● Task to carry out:
With the exception of the pictures, transcribe the entire listing exactly.
------------------------------------------------------------
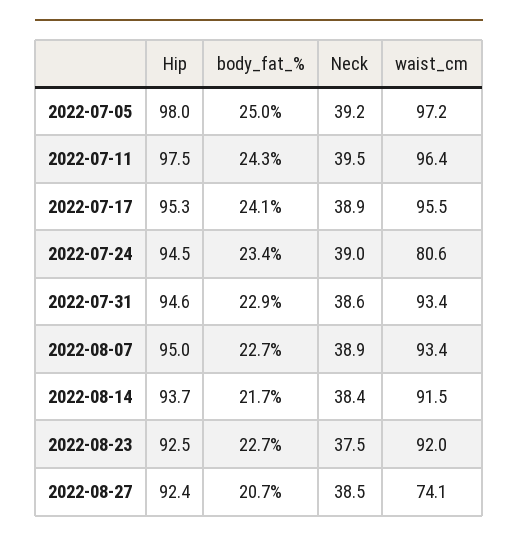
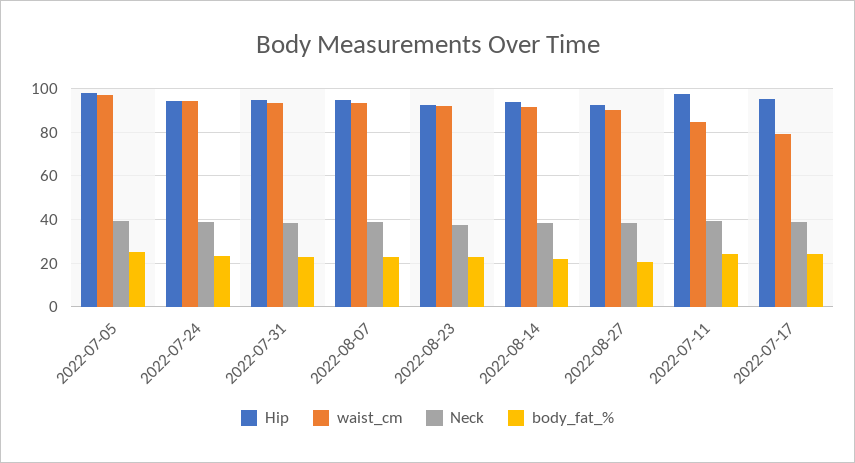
  {
    "Hip": {
      "2022-07-05": 98,
      "2022-07-11": 97.5,
      "2022-07-17": 95.3,
      "2022-07-24": 94.5,
      "2022-07-31": 94.6,
      "2022-08-07": 95,
      "2022-08-14": 93.7,
      "2022-08-23": 92.5,
      "2022-08-27": 92.4
    },
    "body_fat_%": {
      "2022-07-05": 25,
      "2022-07-11": 24.3,
      "2022-07-17": 24.1,
      "2022-07-24": 23.4,
      "2022-07-31": 22.9,
      "2022-08-07": 22.7,
      "2022-08-14": 21.7,
      "2022-08-23": 22.7,
      "2022-08-27": 20.7
    },
    "Neck": {
      "2022-07-05": 39.2,
      "2022-07-11": 39.5,
      "2022-07-17": 38.9,
      "2022-07-24": 39,
      "2022-07-31": 38.6,
      "2022-08-07": 38.9,
      "2022-08-14": 38.4,
      "2022-08-23": 37.5,
      "2022-08-27": 38.5
    },
    "waist_cm": {
      "2022-07-05": 97.2,
-     "2022-07-11": 96.4,
+     "2022-07-11": 85,
-     "2022-07-17": 95.5,
+     "2022-07-17": 80,
-     "2022-07-24": 80.6,
+     "2022-07-24": 95,
      "2022-07-31": 93.4,
      "2022-08-07": 93.4,
      "2022-08-14": 91.5,
      "2022-08-23": 92,
-     "2022-08-27": 74.1
+     "2022-08-27": 90
    }
  }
------------------------------------------------------------
● Task solution:
  {
    "Hip": {
      "2022-07-05": 98,
      "2022-07-11": 97.5,
      "2022-07-17": 95.3,
      "2022-07-24": 94.5,
      "2022-07-31": 94.6,
      "2022-08-07": 95,
      "2022-08-14": 93.7,
      "2022-08-23": 92.5,
      "2022-08-27": 92.4
    },
    "body_fat_%": {
      "2022-07-05": 25,
      "2022-07-11": 24.3,
      "2022-07-17": 24.1,
      "2022-07-24": 23.4,
      "2022-07-31": 22.9,
      "2022-08-07": 22.7,
      "2022-08-14": 21.7,
      "2022-08-23": 22.7,
      "2022-08-27": 20.7
    },
    "Neck": {
      "2022-07-05": 39.2,
      "2022-07-11": 39.5,
      "2022-07-17": 38.9,
      "2022-07-24": 39,
      "2022-07-31": 38.6,
      "2022-08-07": 38.9,
      "2022-08-14": 38.4,
      "2022-08-23": 37.5,
      "2022-08-27": 38.5
    },
    "waist_cm": {
      "2022-07-05": 97.2,
-     "2022-07-11": 96.4,
+     "2022-07-11": 85,
-     "2022-07-17": 95.5,
+     "2022-07-17": 80,
-     "2022-07-24": 80.6,
+     "2022-07-24": 95,
      "2022-07-31": 93.4,
      "2022-08-07": 93.4,
      "2022-08-14": 91.5,
      "2022-08-23": 92,
-     "2022-08-27": 74.1
+     "2022-08-27": 90
    }
  }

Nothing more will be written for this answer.